── ÜBUNGSTEXT ──

# Schwalbe Reifen Sondermodelle



## DannyCalifornia (15. Juni 2012)

Hey, hab n Angebot gesehen von nem Satz Schwalbe Fat Albert mit nem Orangenen Rand. Allerdings ist nicht der Profilrand orange, sondern quasi die Dichtlippe. Dummerweise wird der nur als Satz verkauft und ich bräuchte lediglich einen VR. Weiß zufällig jemand, ob man diese Edition auch einzeln irgendwo kriegt? Oder anders rum, braucht evtl jemand einen Hinterreifen davon? Größe 26 x 2,4


----------



## Cyberpeak (30. Juli 2013)

───
── AUFGEFÜHRTE EINTRÄGE ──

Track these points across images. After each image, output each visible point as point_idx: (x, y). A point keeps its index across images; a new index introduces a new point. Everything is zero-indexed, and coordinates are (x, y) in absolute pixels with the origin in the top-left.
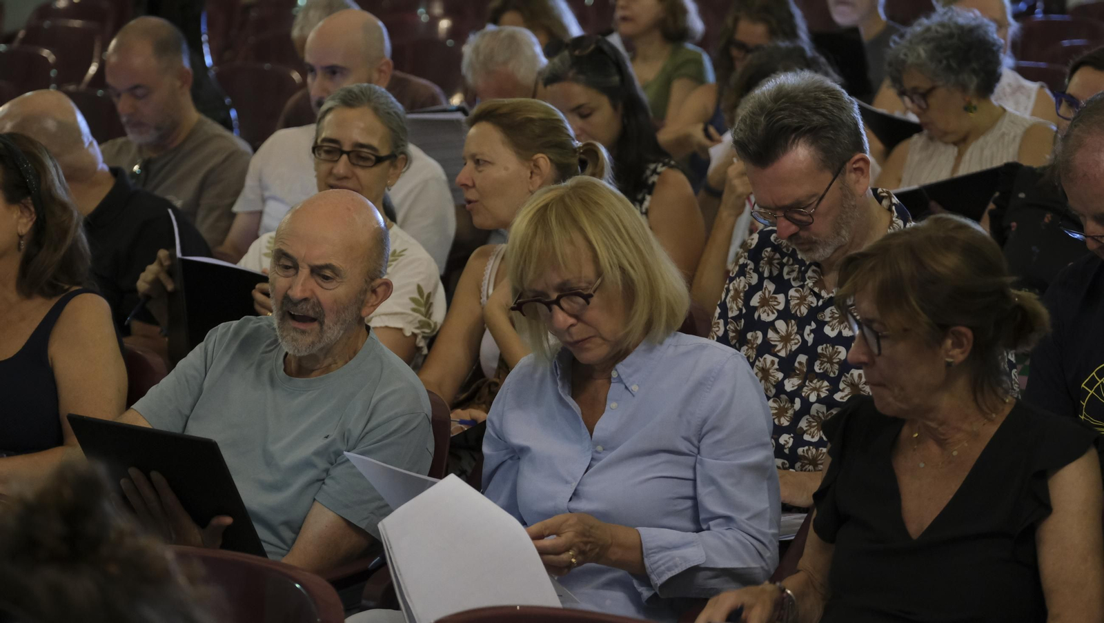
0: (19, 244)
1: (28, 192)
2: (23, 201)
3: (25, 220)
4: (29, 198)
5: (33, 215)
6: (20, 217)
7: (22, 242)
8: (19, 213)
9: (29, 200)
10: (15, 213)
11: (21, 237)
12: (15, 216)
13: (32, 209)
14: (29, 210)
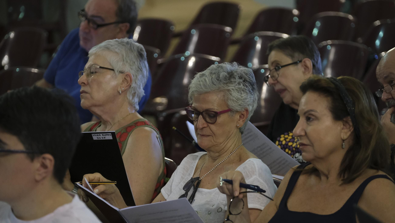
0: (342, 145)
1: (347, 114)
2: (345, 119)
3: (346, 130)
4: (349, 117)
5: (351, 128)
6: (343, 129)
7: (344, 144)
8: (342, 126)
9: (349, 119)
10: (339, 126)
11: (343, 141)
12: (339, 128)
13: (351, 124)
14: (349, 125)
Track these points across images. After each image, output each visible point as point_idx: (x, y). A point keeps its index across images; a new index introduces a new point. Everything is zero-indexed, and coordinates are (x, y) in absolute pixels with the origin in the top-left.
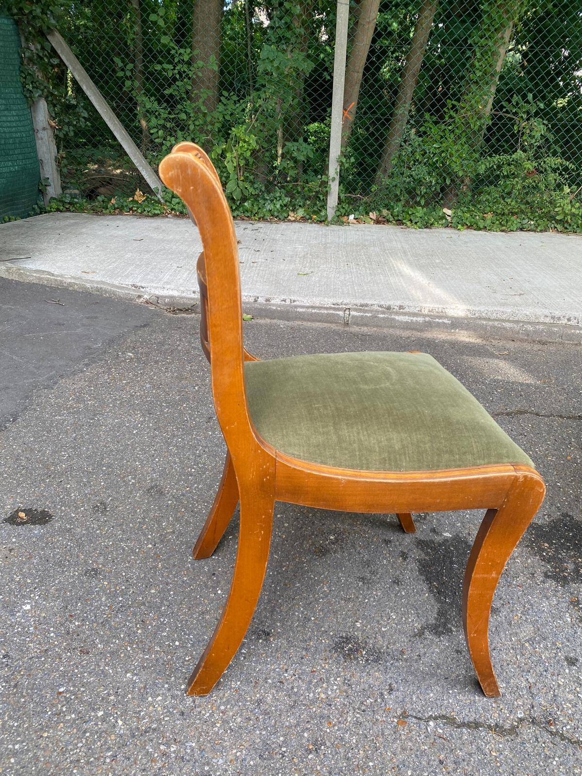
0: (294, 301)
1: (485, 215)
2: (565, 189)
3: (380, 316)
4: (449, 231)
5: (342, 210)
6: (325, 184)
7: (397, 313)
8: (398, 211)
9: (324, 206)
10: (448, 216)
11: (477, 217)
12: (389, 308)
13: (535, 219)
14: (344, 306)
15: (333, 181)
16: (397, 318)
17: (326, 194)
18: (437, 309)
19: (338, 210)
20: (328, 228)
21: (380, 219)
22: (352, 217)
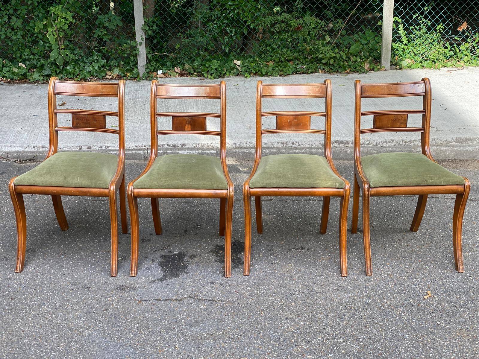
0: (108, 147)
1: (268, 63)
2: (326, 39)
3: (168, 152)
4: (238, 79)
5: (150, 68)
6: (134, 48)
7: (180, 149)
8: (197, 65)
9: (136, 65)
10: (238, 66)
11: (262, 66)
12: (175, 146)
13: (307, 64)
14: (144, 147)
15: (140, 45)
16: (180, 152)
17: (136, 56)
18: (207, 144)
19: (148, 68)
20: (139, 84)
21: (183, 72)
22: (160, 72)
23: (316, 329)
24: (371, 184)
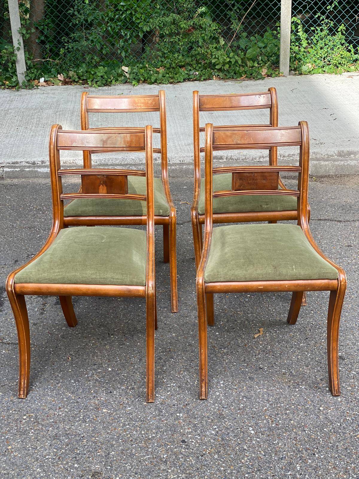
1: (158, 70)
2: (221, 42)
3: (26, 170)
4: (126, 86)
5: (30, 75)
6: (12, 53)
7: (39, 167)
8: (82, 72)
9: (15, 72)
10: (127, 73)
11: (152, 72)
12: (34, 163)
13: (200, 70)
15: (18, 51)
16: (39, 170)
17: (14, 63)
18: (69, 161)
19: (28, 76)
20: (17, 93)
21: (67, 80)
22: (42, 80)
23: (124, 376)
24: (199, 211)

───

■ ZU BEARBEITENDE AUFGABEN:
• a. Können Sie aus dem Thread über die Schwalbe-Sondermodelle den Abschnitt wortgetreu herausziehen, der mit „# Schwalbe Reifen“ beginnt und bis „(30. Juli 2013)“ reicht?
• b. Wie geht der Thread über die Schwalbe-Sondermodelle weiter? Schreiben Sie ihn ab der Stelle fort, an der er endet.

■ ERWARTETE ANTWORTEN:
• a.
# Schwalbe Reifen Sondermodelle



## DannyCalifornia (15. Juni 2012)

Hey, hab n Angebot gesehen von nem Satz Schwalbe Fat Albert mit nem Orangenen Rand. Allerdings ist nicht der Profilrand orange, sondern quasi die Dichtlippe. Dummerweise wird der nur als Satz verkauft und ich bräuchte lediglich einen VR. Weiß zufällig jemand, ob man diese Edition auch einzeln irgendwo kriegt? Oder anders rum, braucht evtl jemand einen Hinterreifen davon? Größe 26 x 2,4


----------



## Cyberpeak (30. Juli 2013)

• b.
DannyCalifornia schrieb:


> Hey, hab n Angebot gesehen von nem Satz Schwalbe Fat Albert mit nem Orangenen Rand. Allerdings ist nicht der Profilrand orange, sondern quasi die Dichtlippe. Dummerweise wird der nur als Satz verkauft und ich bräuchte lediglich einen VR. Weiß zufällig jemand, ob man diese Edition auch einzeln irgendwo kriegt? Oder anders rum, braucht evtl jemand einen Hinterreifen davon? Größe 26 x 2,4



hast du eine Quelle gefunden? Bin auch auf der Suche, gerne auch als Paar


----------



## MTB-News.de




----------



## DannyCalifornia (31. Juli 2013)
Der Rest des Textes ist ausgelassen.